I was bummed that when I turned 70 I could not have a huge party with a hundred friends and relatives. So I spent the money on plants. Any gardener would understand.

I felt good. I mean I was in rehab for a hip ligament thing and had balance issues, etc., but most of me was okay, so I’ll go with that.

It was January 16th, and the second day of Covid injections for 70 plus folks. My husband and I sat in our car for seven hours. We had to line up by five a.m. I spent the majority of the time curled up with pillows and a comforter sipping mocha coffee from my thermos. Oh, and eating donuts, because nothing says time to careen off the diet wagon like getting a shot.

We both had mild symptoms and were happy campers. We went hiking off trail and I got caught in a 30 foot wide blackberry thicket with only a piece of driftwood to hack my way back to civilization. I was scratched all to heck, but was rather proud of my 2.5 hour wilderness adventure.

It wasn’t until a few weeks later that I googled something about being 70 that the word “septuagenarian” popped up.
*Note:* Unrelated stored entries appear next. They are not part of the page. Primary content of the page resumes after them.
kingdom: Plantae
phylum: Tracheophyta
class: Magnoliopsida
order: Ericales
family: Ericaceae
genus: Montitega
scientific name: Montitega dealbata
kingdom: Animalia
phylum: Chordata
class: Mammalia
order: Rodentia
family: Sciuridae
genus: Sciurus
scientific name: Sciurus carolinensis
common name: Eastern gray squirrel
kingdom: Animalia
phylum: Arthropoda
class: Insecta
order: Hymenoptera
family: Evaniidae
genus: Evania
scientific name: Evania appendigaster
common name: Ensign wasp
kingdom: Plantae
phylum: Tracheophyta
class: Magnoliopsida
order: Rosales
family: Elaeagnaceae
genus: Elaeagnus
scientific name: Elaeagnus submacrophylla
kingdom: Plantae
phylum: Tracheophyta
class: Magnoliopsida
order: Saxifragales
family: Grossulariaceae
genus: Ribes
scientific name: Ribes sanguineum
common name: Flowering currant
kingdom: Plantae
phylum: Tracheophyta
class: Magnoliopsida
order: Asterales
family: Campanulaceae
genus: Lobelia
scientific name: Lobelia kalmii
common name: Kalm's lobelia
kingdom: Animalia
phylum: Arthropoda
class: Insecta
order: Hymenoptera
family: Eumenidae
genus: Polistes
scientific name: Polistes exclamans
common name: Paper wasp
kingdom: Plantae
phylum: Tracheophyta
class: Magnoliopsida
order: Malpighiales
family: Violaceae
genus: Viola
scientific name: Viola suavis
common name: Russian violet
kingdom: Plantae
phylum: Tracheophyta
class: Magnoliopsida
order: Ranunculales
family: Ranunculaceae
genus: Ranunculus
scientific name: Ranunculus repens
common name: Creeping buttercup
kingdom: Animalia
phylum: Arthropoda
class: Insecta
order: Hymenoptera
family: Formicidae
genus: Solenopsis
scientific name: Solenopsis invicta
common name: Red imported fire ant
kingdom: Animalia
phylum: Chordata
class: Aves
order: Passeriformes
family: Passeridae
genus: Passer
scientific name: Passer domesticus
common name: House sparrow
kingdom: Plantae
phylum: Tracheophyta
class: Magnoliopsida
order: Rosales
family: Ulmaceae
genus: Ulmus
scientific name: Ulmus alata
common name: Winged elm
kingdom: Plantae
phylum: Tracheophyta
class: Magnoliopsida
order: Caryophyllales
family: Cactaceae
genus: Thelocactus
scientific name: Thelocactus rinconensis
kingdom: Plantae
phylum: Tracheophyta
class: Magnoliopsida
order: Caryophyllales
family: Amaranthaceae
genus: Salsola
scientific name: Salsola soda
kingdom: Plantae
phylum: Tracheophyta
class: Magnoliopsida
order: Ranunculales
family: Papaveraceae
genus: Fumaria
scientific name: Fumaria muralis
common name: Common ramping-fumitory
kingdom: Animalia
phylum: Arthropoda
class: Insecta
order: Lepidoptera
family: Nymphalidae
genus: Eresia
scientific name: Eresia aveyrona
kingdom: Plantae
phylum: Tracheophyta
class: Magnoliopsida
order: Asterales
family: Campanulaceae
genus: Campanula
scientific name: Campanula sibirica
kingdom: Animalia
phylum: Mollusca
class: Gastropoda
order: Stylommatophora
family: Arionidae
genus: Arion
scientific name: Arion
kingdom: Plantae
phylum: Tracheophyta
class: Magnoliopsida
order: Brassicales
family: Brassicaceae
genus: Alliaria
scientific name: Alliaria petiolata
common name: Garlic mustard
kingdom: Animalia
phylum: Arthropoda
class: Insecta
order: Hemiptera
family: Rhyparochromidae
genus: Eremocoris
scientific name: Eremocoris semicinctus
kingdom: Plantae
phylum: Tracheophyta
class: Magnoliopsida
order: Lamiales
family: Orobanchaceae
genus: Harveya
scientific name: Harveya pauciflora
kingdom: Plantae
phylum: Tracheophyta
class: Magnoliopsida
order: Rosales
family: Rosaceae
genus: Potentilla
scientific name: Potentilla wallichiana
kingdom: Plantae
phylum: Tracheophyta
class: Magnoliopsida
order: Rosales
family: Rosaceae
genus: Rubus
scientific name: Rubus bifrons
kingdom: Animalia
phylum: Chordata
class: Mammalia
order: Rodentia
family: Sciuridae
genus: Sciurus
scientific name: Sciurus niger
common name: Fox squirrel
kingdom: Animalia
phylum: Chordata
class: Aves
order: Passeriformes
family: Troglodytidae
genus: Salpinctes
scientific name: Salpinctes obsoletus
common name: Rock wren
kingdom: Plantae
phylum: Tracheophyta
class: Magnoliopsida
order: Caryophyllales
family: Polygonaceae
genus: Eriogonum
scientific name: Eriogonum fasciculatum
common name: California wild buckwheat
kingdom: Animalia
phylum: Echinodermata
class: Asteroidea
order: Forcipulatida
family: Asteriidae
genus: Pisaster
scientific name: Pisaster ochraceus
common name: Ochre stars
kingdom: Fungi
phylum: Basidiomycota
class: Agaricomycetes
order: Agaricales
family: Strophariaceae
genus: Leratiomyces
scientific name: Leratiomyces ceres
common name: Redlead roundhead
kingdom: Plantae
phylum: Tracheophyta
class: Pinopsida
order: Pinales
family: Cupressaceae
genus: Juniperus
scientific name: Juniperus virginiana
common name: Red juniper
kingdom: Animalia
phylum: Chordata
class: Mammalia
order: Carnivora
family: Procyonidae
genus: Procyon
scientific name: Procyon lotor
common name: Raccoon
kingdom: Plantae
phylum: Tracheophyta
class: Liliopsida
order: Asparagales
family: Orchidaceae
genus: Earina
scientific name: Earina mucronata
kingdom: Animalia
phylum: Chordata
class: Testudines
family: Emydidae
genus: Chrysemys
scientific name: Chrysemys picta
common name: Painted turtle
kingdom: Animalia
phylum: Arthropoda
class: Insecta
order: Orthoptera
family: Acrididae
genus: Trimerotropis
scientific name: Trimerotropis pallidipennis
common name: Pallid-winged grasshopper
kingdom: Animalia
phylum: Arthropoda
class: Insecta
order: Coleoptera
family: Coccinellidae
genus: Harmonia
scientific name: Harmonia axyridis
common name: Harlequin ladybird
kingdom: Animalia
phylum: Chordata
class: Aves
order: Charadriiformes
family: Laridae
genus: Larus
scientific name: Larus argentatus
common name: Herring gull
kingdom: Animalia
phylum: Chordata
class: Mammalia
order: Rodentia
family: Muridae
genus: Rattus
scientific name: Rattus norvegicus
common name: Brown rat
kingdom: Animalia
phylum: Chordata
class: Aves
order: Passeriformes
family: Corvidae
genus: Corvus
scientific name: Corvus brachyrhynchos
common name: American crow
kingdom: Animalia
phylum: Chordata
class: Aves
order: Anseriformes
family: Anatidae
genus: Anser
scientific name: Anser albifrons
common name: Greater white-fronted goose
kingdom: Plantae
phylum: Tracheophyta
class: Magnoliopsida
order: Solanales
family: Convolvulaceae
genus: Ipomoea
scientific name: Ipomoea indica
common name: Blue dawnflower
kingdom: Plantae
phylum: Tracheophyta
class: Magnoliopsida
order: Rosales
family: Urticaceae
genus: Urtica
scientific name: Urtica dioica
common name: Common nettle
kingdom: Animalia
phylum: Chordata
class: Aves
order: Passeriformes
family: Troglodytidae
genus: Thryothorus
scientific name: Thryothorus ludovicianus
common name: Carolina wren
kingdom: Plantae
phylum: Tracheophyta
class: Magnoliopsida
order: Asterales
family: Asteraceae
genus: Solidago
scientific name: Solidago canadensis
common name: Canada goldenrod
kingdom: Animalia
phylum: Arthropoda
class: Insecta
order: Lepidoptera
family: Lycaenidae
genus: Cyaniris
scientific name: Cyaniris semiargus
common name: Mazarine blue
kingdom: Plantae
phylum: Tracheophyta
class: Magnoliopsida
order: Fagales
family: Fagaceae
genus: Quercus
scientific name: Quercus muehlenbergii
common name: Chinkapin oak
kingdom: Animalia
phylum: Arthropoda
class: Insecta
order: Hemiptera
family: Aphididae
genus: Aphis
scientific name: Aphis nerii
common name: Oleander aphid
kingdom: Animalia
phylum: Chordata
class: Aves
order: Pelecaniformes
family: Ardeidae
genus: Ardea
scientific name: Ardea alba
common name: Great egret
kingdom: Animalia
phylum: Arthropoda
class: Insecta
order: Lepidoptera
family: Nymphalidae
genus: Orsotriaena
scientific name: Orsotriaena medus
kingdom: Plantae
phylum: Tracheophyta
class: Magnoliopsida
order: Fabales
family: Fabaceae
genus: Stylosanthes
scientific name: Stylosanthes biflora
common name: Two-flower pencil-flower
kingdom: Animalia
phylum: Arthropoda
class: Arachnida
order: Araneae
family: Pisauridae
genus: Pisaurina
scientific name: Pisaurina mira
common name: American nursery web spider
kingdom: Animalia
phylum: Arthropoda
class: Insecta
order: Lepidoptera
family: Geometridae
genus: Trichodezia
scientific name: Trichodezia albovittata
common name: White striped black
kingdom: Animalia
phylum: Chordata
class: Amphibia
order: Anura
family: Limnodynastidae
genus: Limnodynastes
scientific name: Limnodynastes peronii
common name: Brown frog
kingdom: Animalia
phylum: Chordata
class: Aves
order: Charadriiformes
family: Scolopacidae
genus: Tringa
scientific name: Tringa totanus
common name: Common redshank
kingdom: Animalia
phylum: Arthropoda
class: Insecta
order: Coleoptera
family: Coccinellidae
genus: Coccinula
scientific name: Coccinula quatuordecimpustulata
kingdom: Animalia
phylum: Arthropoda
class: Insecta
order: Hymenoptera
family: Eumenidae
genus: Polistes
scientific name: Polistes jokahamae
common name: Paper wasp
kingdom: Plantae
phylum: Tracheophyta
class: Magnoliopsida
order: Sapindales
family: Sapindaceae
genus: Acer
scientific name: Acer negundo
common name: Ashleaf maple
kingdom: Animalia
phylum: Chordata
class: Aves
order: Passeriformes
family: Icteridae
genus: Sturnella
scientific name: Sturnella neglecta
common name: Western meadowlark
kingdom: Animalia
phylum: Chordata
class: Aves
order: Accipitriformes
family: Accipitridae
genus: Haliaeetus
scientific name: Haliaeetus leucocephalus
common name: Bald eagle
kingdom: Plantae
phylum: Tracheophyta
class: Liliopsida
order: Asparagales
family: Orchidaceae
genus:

A harbinger of decrepitude. Stale smells of fabric mites, traces of urine and somehow peppermint surfaced from my subconscious brain. Old memories of visiting nursing homes ricocheted past my reptilian olfactory brain synapsing over to conscious awareness and down to my vocal cords. I moaned. Then I swore.

I love being an active 70 year old. I was snowshoeing the day before my birthday. I garden. I read. I was in a radio drama this spring and I know how to Zoom. My mind could not resolve the two concepts.

Septuagenarian sounds like a dinosaur. I think that is intentional and not a very funny joke this side of Medicare. I tried to come up with a replacement. “Seventy Hip” or more accurately “Seventy the New Hip” or “Without your glasses on I look 50”.

At 50 my upper lip had so many vertical lines it could set off a barcode reader. Now I am up with the times. My lower lip has equal amounts of lines so my mouth looks like a square code reader. My smile lines run down my face like mascara in the rain. I have my mother’s jowls and my family’s forehead creases. (Remember the joke where you squish your face vertically with your hands and say, “Lady, lady. Open up the elevator doors?)

I don’t see myself as a gray-haired old lady with wrinkles until a harsh sunny-day photo appears, and there they are, a fine patina of vertical lines down my cheeks like crepe paper. I have more wrinkles than a basket full of Shar Pei puppies. Why are they cute on dogs?  I feel like a Bar-B-Q lighter…a few more bright flames, but one day, any day could be the day there is only click-click-click and then nada.

So until that day I am rejecting being an old dinosaur and marching forward, um with my pills, walking stick, and recyclable water bottle. Septuagenarian my patootie. I am 70% wonderful.